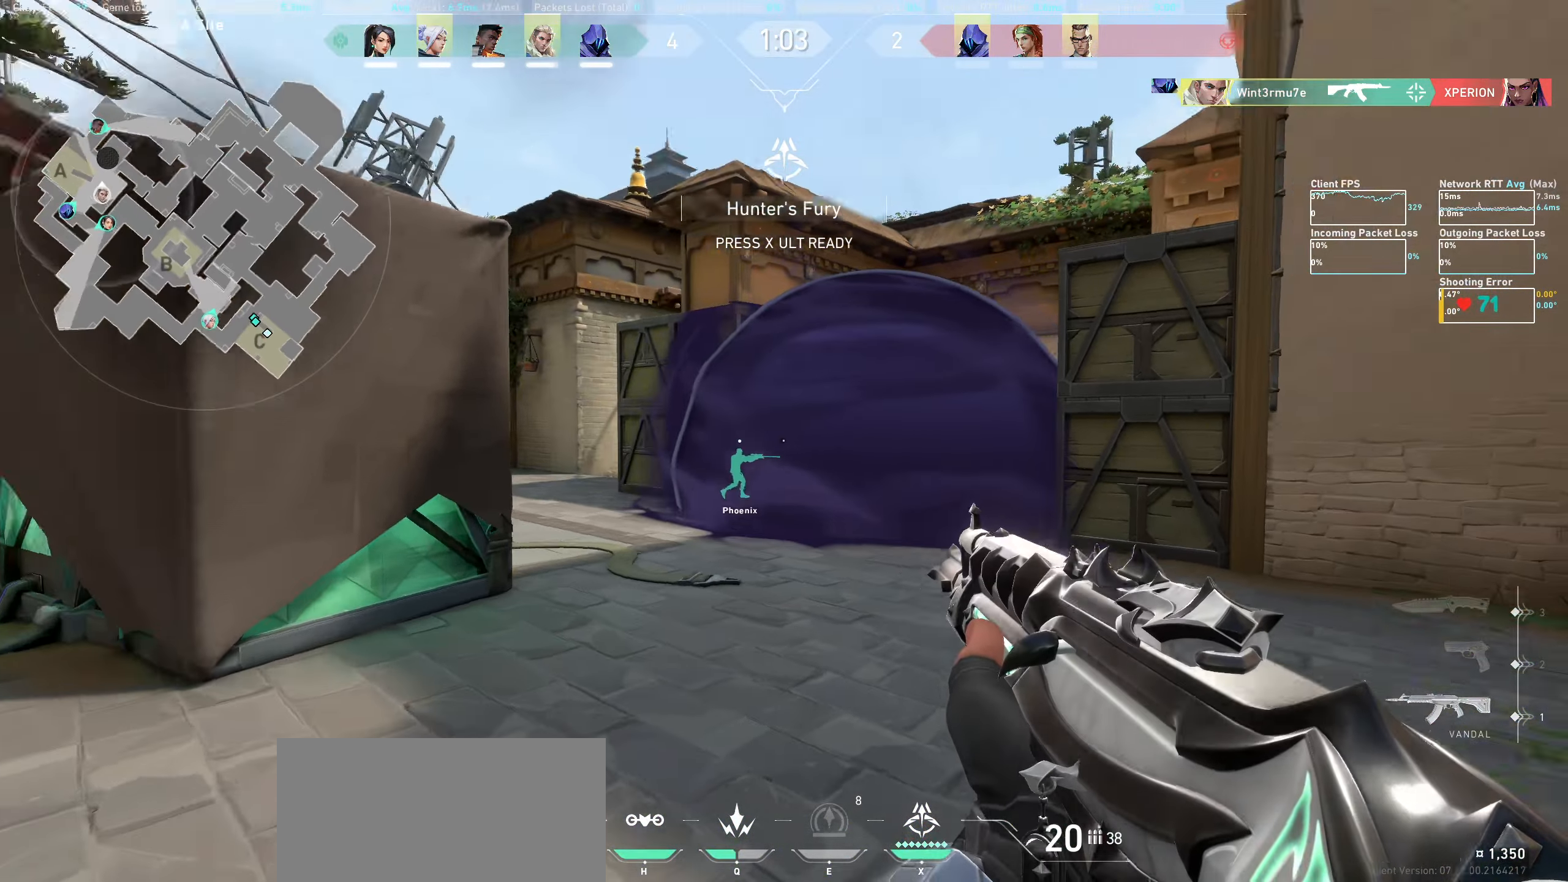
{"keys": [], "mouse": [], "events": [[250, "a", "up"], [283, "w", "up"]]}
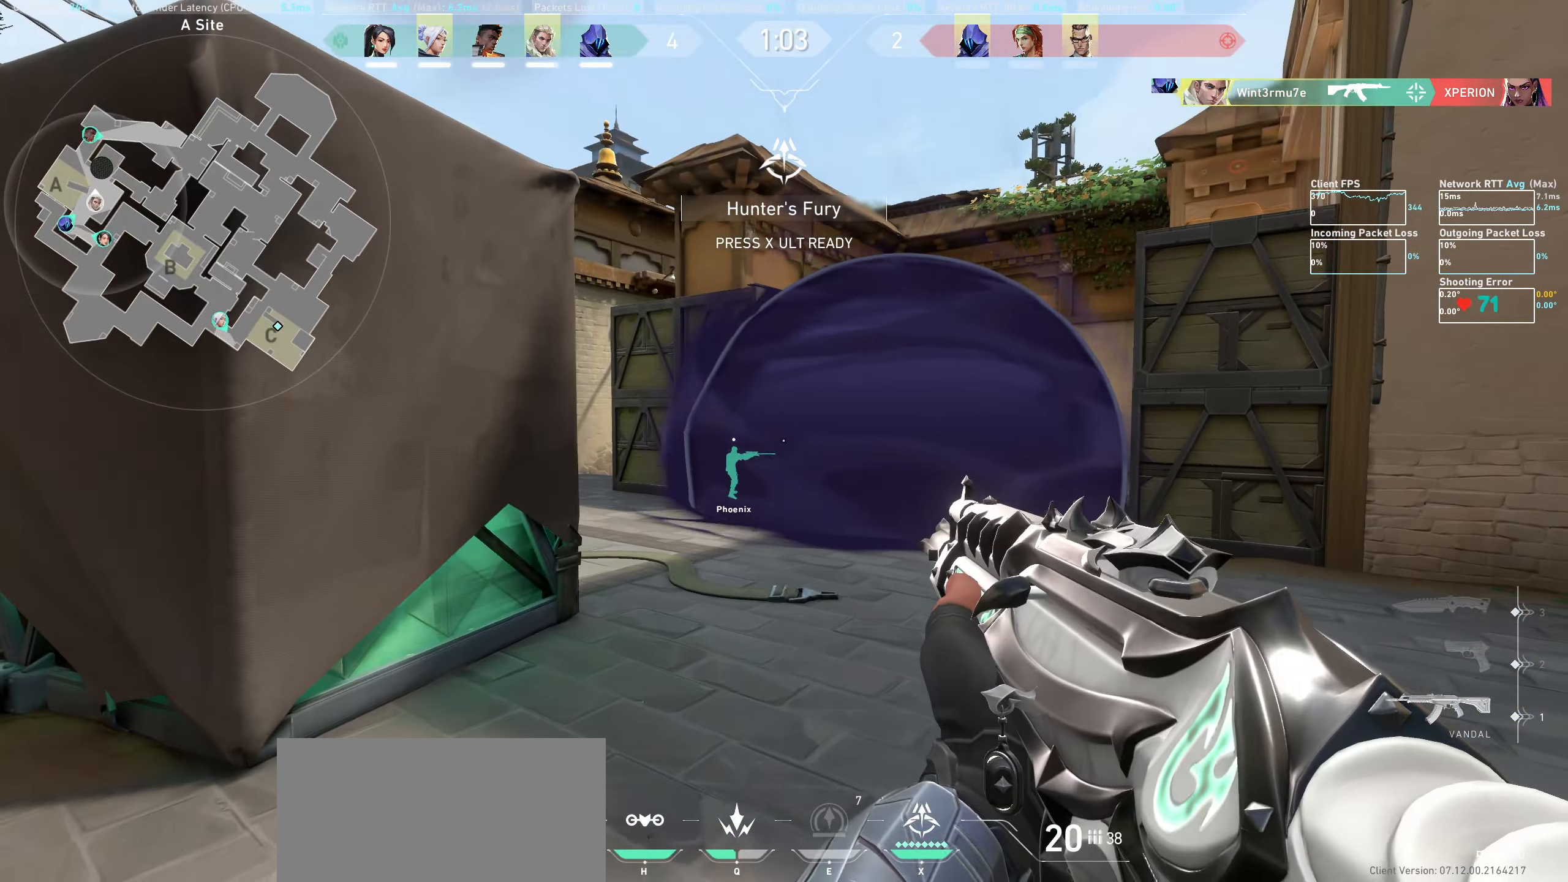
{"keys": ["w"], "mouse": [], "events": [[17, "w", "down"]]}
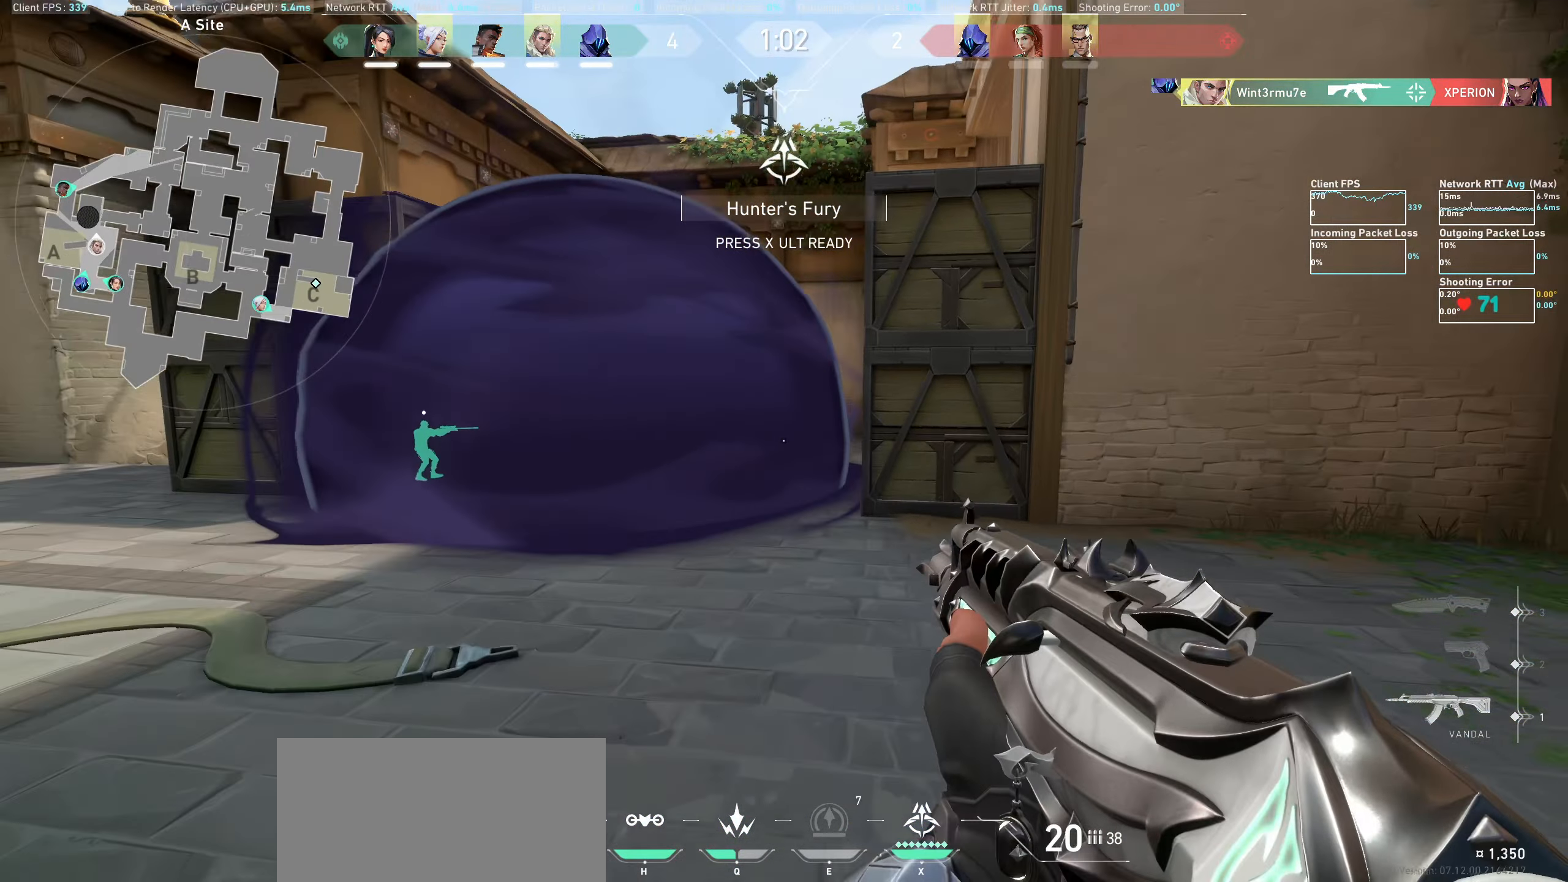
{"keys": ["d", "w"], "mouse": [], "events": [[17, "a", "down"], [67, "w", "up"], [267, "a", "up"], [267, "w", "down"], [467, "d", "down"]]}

What to do: Without the images, print all of the lines above exactly.

Result of the task:
{"keys": [], "mouse": [], "events": [[250, "a", "up"], [283, "w", "up"]]}
{"keys": ["w"], "mouse": [], "events": [[17, "w", "down"]]}
{"keys": ["d", "w"], "mouse": [], "events": [[17, "a", "down"], [67, "w", "up"], [267, "a", "up"], [267, "w", "down"], [467, "d", "down"]]}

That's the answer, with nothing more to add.